5‐Azacytidine specifically inhibits the NIH‐3T3 PCD process induced by TNF‐alpha and cycloheximide via affecting BCL‐XL

DNA methylation plays a crucial role in lots of biological processes and cancer. 5‐azacytidine (5‐AC), a DNA methylation inhibitor, has been used as a potential chemotherapeutic agent for cancer. In this study, we used 5‐AC treatment to investigate whether DNA methylation was involved in regulation of programmed cell death (PCD) in mouse embryo fibroblast NIH‐3T3 cells which could undergo PCD after treatment with TNF‐α and cycloheximide (CHX). The results showed that the genomic DNA of NIH‐3T3 cells was hypermethylated during PCD induced by TNF‐α and CHX, and 5‐AC might prevent this PCD process. However, treatment with the other three DNA methylation inhibitors, 5‐aza‐deoxycytidine, 6‐thioguanine and RG108, did not interfere with the NIH‐3T3 cell PCD process.
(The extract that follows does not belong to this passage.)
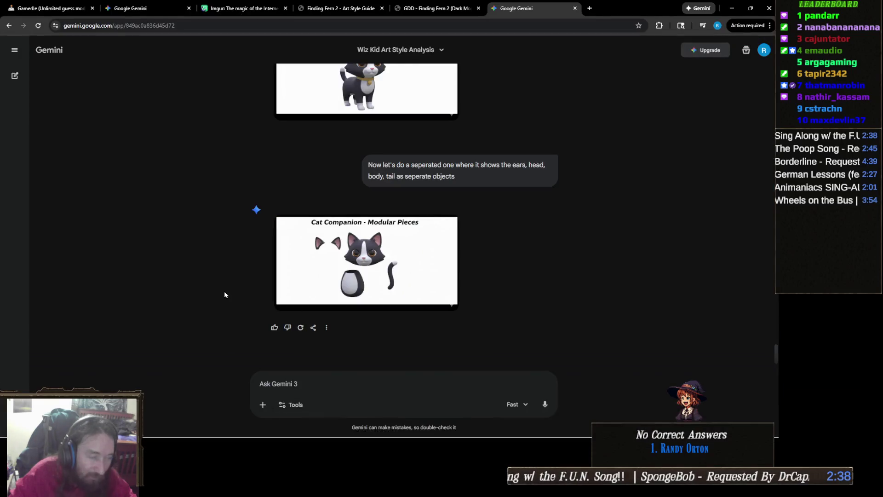
scroll(247, 211, up, 10)
scroll(247, 213, up, 5)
Additionally, knockdown of DNMT1 did not affect the apoptosis process. The present results and observations indicated that 5‐AC specifically inhibited the NIH‐3T3 apoptosis process via a genomic DNA methylation‐independent pathway. During the TNF‐α and CHX‐inducing apoptosis process, the PCD related BCL‐2 family proteins were significantly down‐regulated. Furthermore, after the small interference RNA‐mediated knockdown of BCL‐XL, one of the BCL‐2 family proteins, 5‐AC did not inhibit the apoptosis process, suggesting that 5‐AC inhibited the PCD process induced by TNF‐α and CHX by affecting the anti‐apoptotic protein BCL‐XL.